Start of SUPPLIED PASSAGE

# Tape dispenser prototype



## Streamwinner (Nov 25, 2008)

Trying to think of stuff to make out of wood and came up with this. Works great, so that's half the battle. Got a few design issues to iron out, then I can begin experimenting with different shapes and designs (e.g., polka dots, flames, etc.).


----------



## H. A. S. (Sep 23, 2010)

Looks great...and functional.:thumbsup:


----------



## Kenbo (Sep 16, 2008)

that's really cool. I like this one a lot. What did you use for the blade to cut the tape? Nice work


----------



## firemedic (Dec 26, 2010)

Nice! Bandsaw blade?

~tom ...it's better to remain silent and be thought a fool than to open one's mouth and remove all doubt...


----------



## Streamwinner (Nov 25, 2008)

Thanks, everyone.

Here's a few notes on the project just so there's a record in case anyone's interested.

1. The blade is from the metal cutting edge found on rolls of saran wrap or aluminum foil. It's important that this edge be _higher _than the point the tape comes off the roll. Otherwise, the tape won't stick to it after you take a piece.

2. Attach the blade with flat-headed brads or wire nails. I just grabbed what I happened to have and the heads of the nails I used are rounded. This makes it a bit awkward because sometimes the tape will just stick to the top of the heads, and come off shortly following. Using flat-headed nails will give more surface area for the tape to stick. I may try to take them out if I can do so without damaging the wood. I first tried using a staple gun, but it would penetrate the blade.

3. Weight could be an issue. You'll notice regular tape dispensers are filled with sand to hold them to the desk when you're pulling a piece of tape. I tried a few different kinds and the "3M Magic Tape" works best because it comes off the roll smoothly and easily. I used a computer mouse pad for the bottom of the dispenser and it holds the desk fine. I got some at the dollar store.

4. Rolls of tape come in different diameters. If I do any more of these, I'll be sure to make very deep wells for larger rolls of tape.

Sky's the limit on making any variations.


----------

End of SUPPLIED PASSAGE

List every distinct username that posted in the tape dispenser prototype thread.

Start of DATA EXTRACTS

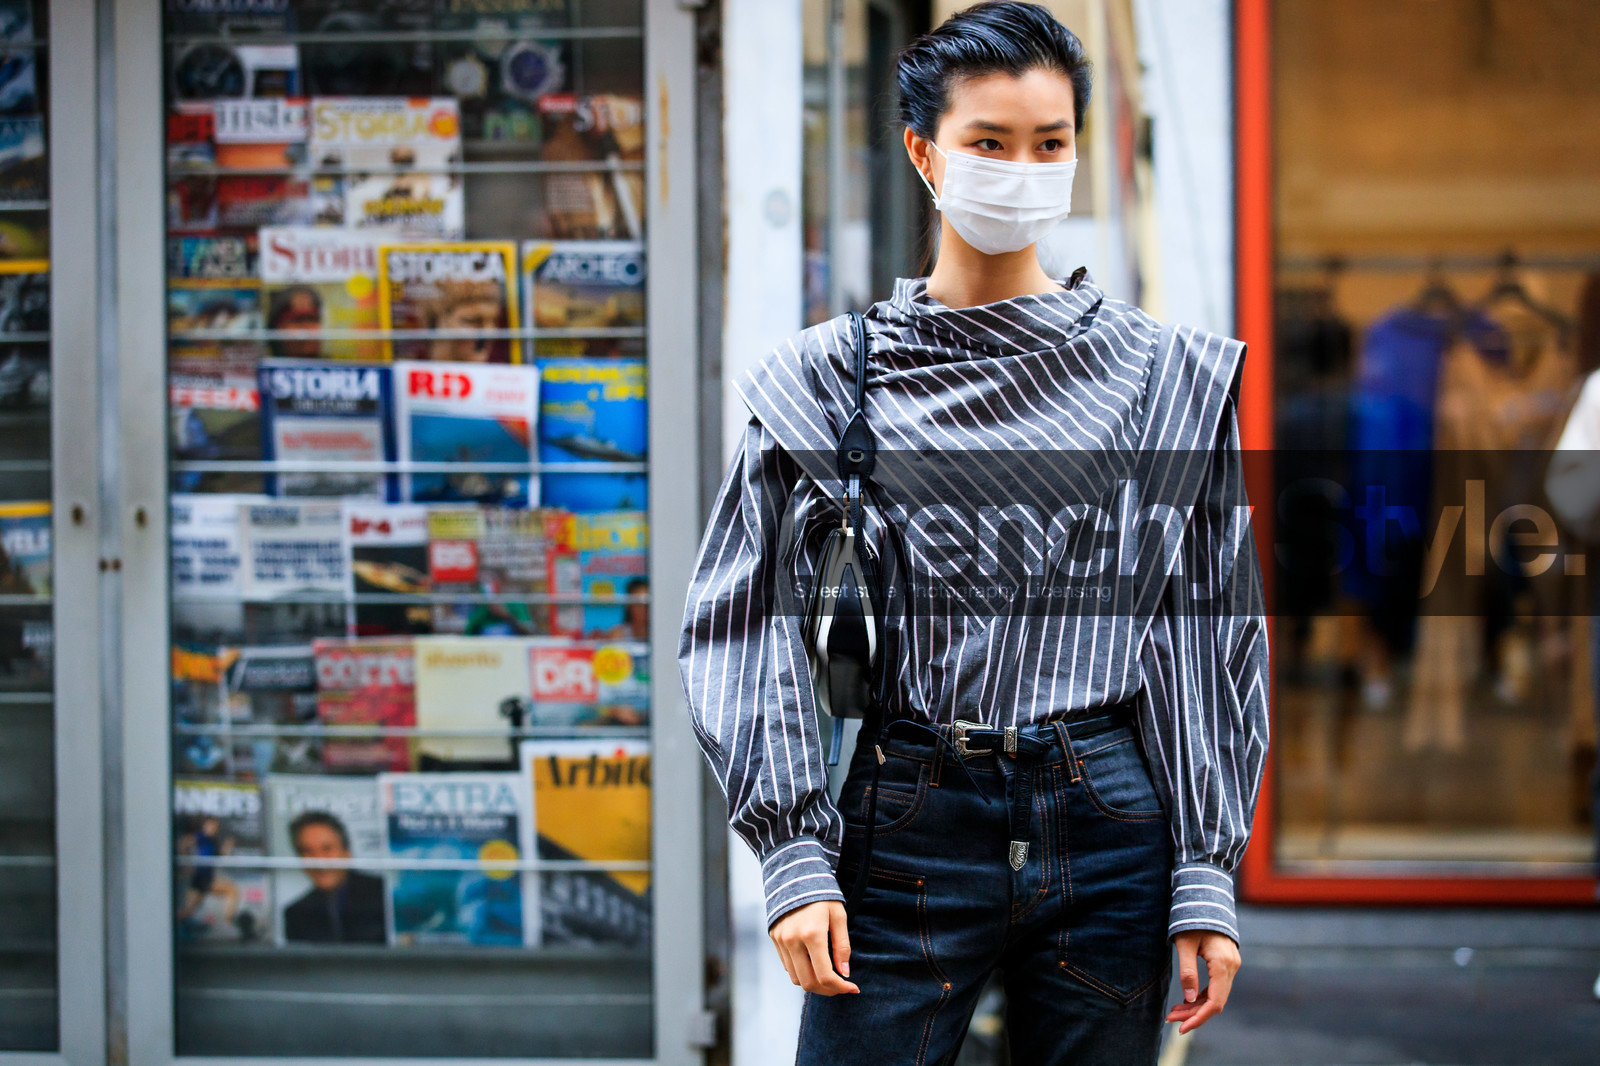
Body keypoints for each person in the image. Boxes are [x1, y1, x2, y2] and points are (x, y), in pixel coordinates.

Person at [678, 4, 1268, 1062]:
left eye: (1049, 144)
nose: (1021, 169)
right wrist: (794, 855)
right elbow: (739, 619)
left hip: (1109, 816)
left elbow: (1202, 633)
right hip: (905, 814)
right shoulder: (825, 377)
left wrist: (1206, 872)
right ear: (923, 151)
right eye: (988, 143)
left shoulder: (1165, 376)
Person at [282, 810, 387, 944]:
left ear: (346, 852)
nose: (319, 861)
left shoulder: (383, 895)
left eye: (327, 849)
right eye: (307, 851)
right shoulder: (295, 913)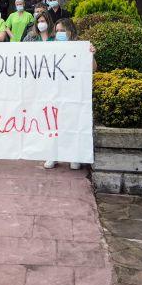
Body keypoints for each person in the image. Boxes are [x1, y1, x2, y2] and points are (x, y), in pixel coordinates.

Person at [43, 18, 98, 171]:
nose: (59, 33)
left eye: (62, 30)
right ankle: (52, 155)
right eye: (57, 31)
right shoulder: (50, 47)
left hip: (74, 92)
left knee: (73, 123)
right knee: (54, 123)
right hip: (54, 91)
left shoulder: (81, 47)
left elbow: (93, 69)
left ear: (70, 31)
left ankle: (74, 156)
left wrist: (91, 54)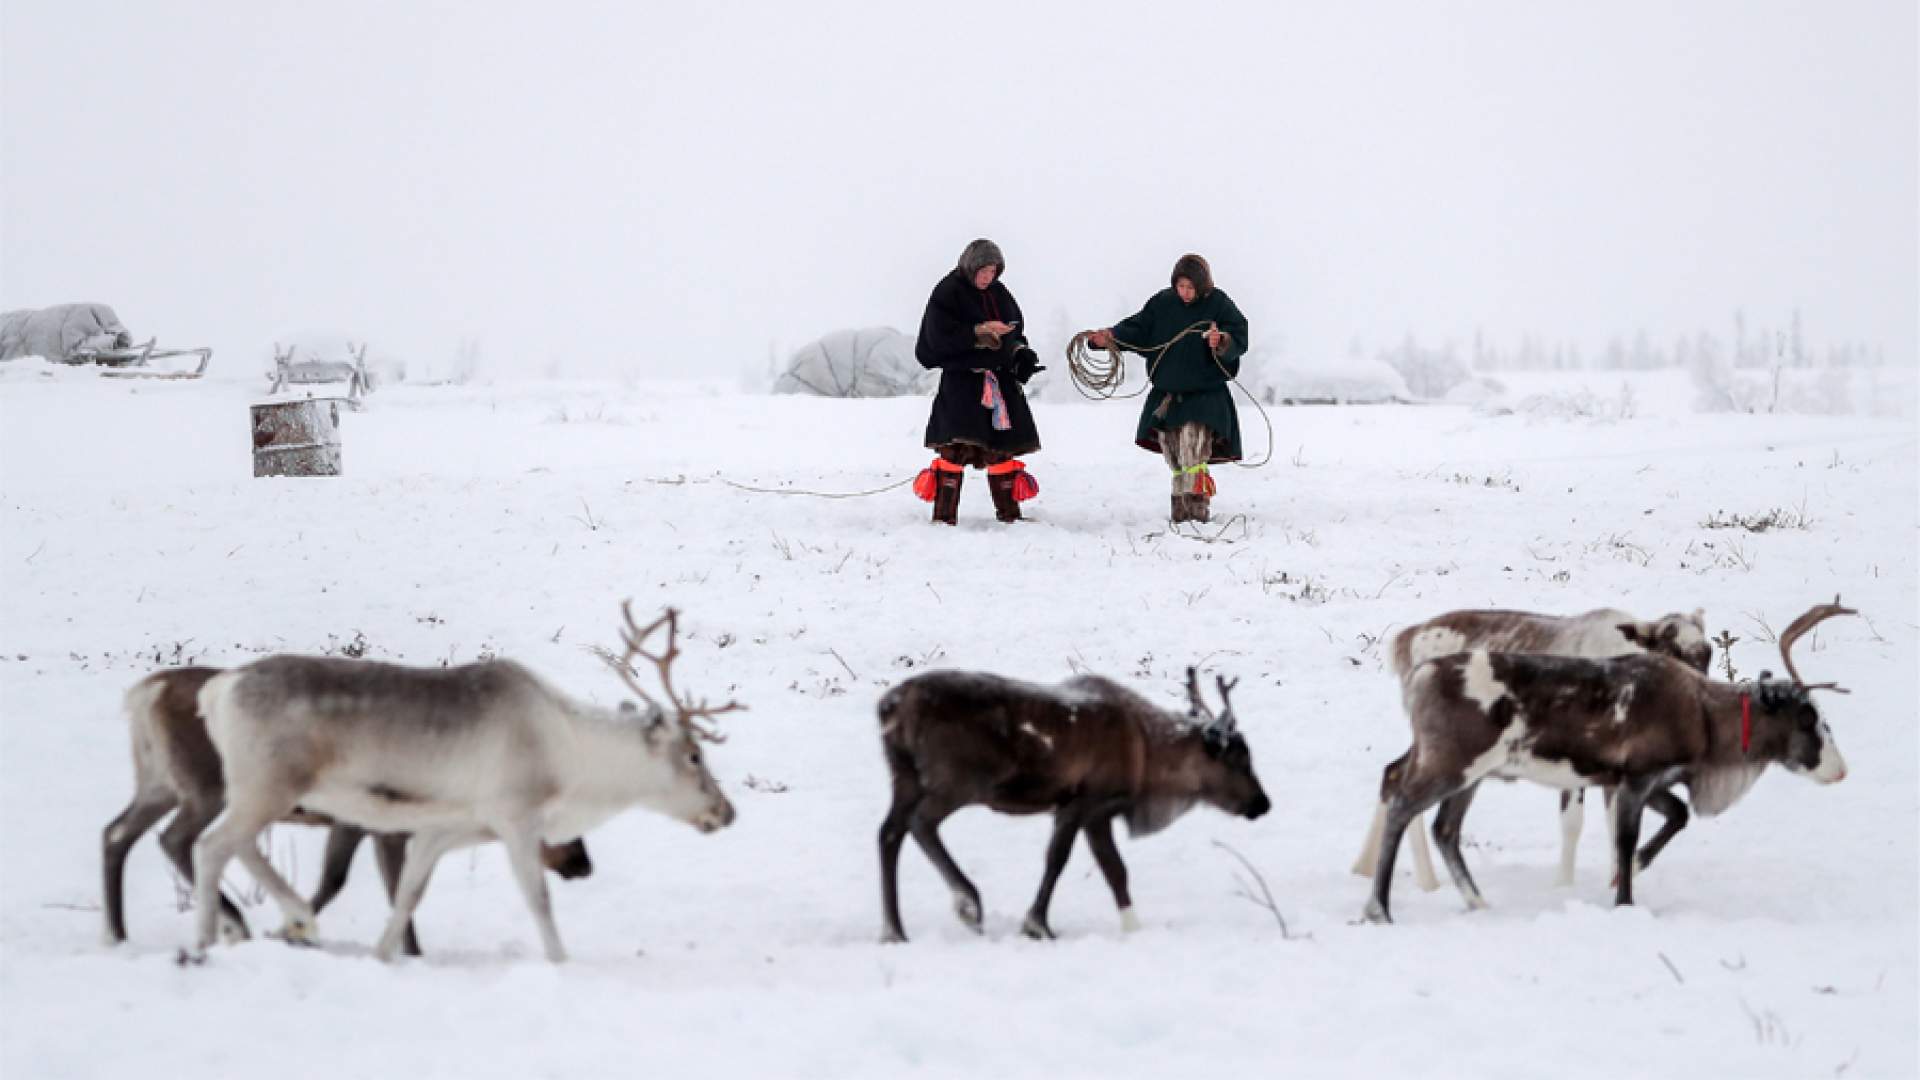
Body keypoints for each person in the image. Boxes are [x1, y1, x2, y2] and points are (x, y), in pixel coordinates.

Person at [1087, 253, 1248, 523]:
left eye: (1190, 287)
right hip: (1167, 395)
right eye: (1180, 286)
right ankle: (1180, 513)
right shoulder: (1162, 303)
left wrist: (1222, 340)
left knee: (1192, 450)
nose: (1185, 293)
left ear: (1202, 285)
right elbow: (1137, 329)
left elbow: (1239, 334)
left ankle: (1197, 513)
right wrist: (1109, 337)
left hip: (1205, 396)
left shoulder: (1218, 303)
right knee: (1174, 455)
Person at [912, 238, 1043, 525]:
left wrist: (1020, 353)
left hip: (1000, 382)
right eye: (983, 271)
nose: (988, 277)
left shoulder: (1000, 293)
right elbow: (935, 338)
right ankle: (944, 517)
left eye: (993, 271)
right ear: (970, 267)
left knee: (1002, 448)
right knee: (954, 448)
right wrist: (977, 332)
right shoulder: (948, 292)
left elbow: (1014, 331)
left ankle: (1009, 515)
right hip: (962, 384)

End of DATA EXTRACTS

● WRITTEN RESPONSE: Streamwinner, H. A. S., Kenbo, firemedic